TASK STATEMENT:
Rewrite all of the records below as a JSON list of strings, with one string for each line and blank lines omitted. Leave the pictures out of the list.

━━━━━━━━━━━━━━━━━━━━

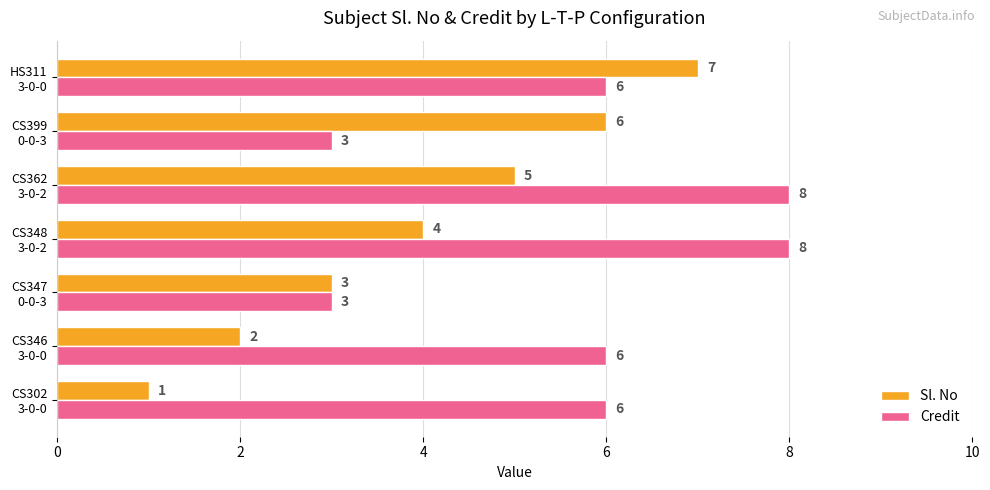

Count the Credit values in the range 3 to 8.

7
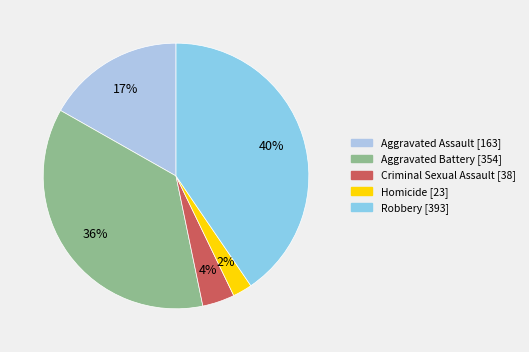

Count the number of slices in the pie.

5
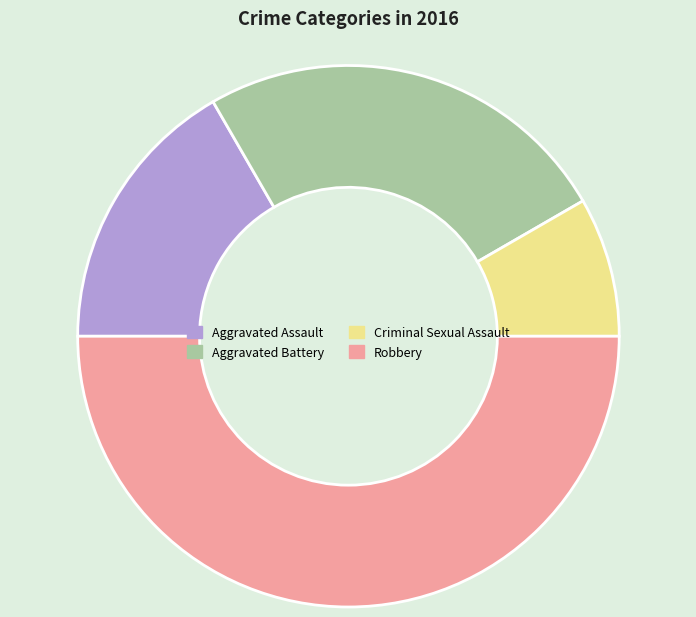

Which has a higher value, Criminal Sexual Assault or Robbery?

Robbery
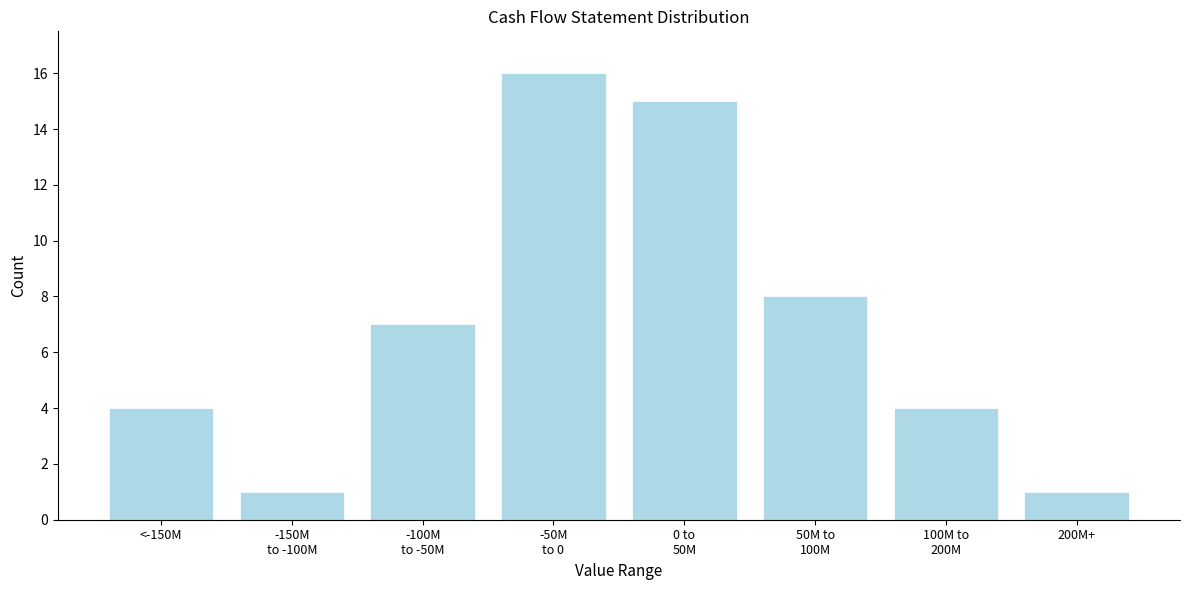

Reading left to right, transcribe all the data shown in this chart.

4	1	7	16	15	8	4	1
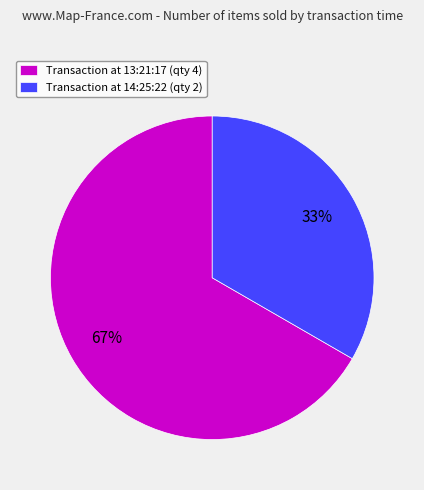

How many segments does this pie chart have?

2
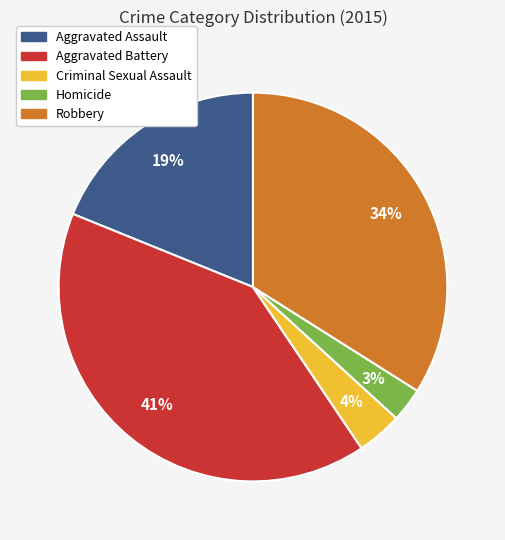

Does Aggravated Assault account for over 50% of the chart?

No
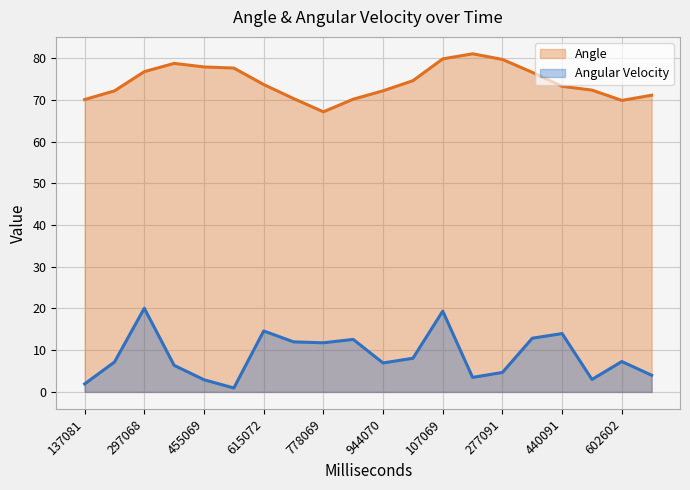

What is the sum of the Angle values at 347091 and 864069?

146.8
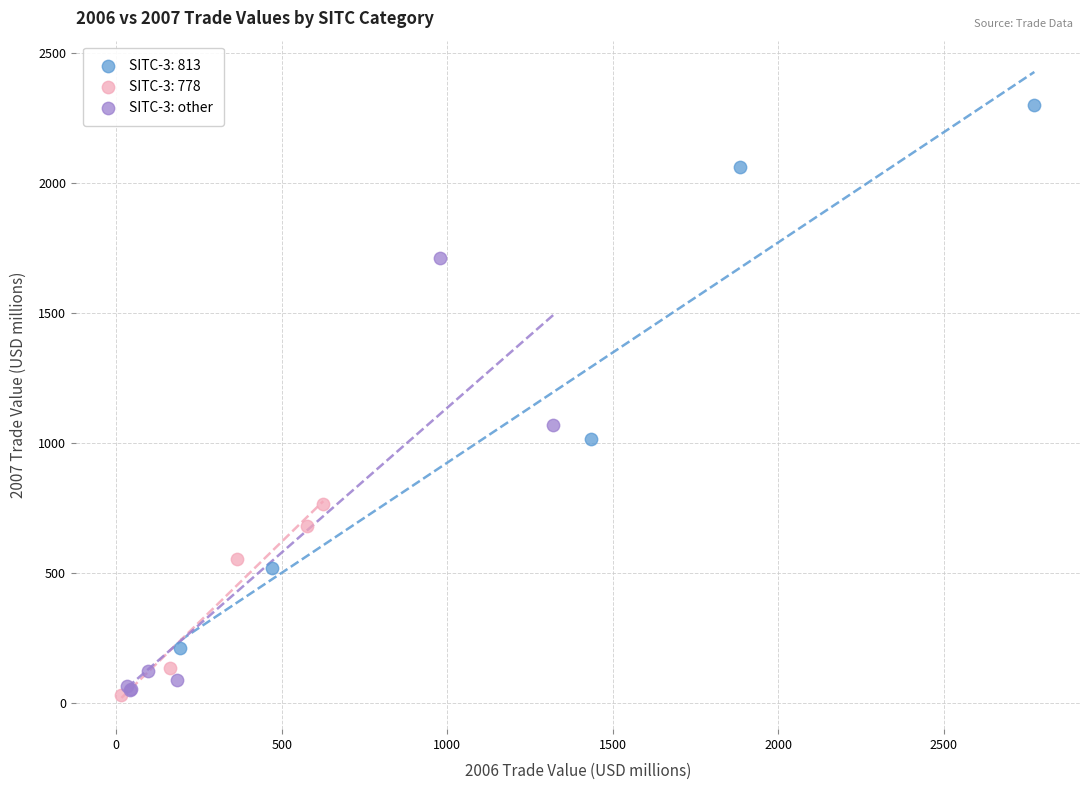

Which series contains the highest Y value?

SITC-3: 813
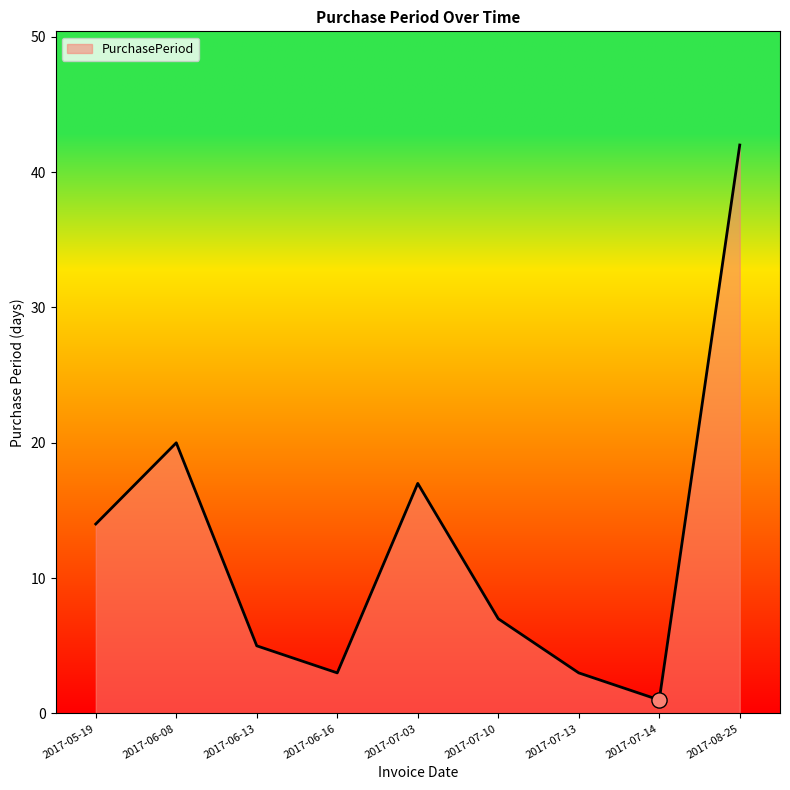

What is the change in value from 2017-05-19 to 2017-08-25?

+28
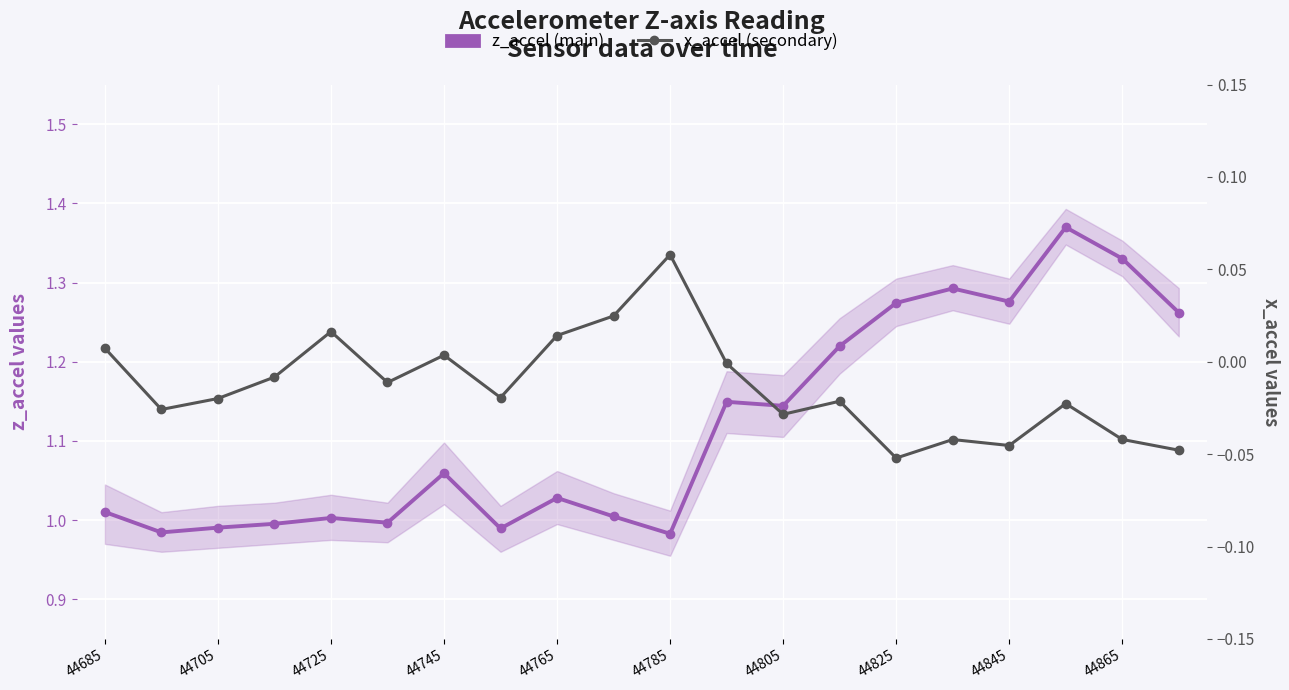

What is the value of the z_accel (main) point at the 10th from the left?

1.0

━━━━━━━━━━━━━━━━━━━━

RESULT OF THE TASK:
[
  "Count the Credit values in the range 3 to 8.",
  "7",
  "Count the number of slices in the pie.",
  "5",
  "Which has a higher value, Criminal Sexual Assault or Robbery?",
  "Robbery",
  "Reading left to right, transcribe all the data shown in this chart.",
  "4\t1\t7\t16\t15\t8\t4\t1",
  "How many segments does this pie chart have?",
  "2",
  "Does Aggravated Assault account for over 50% of the chart?",
  "No",
  "What is the sum of the Angle values at 347091 and 864069?",
  "146.8",
  "Which series contains the highest Y value?",
  "SITC-3: 813",
  "What is the change in value from 2017-05-19 to 2017-08-25?",
  "+28",
  "What is the value of the z_accel (main) point at the 10th from the left?",
  "1.0"
]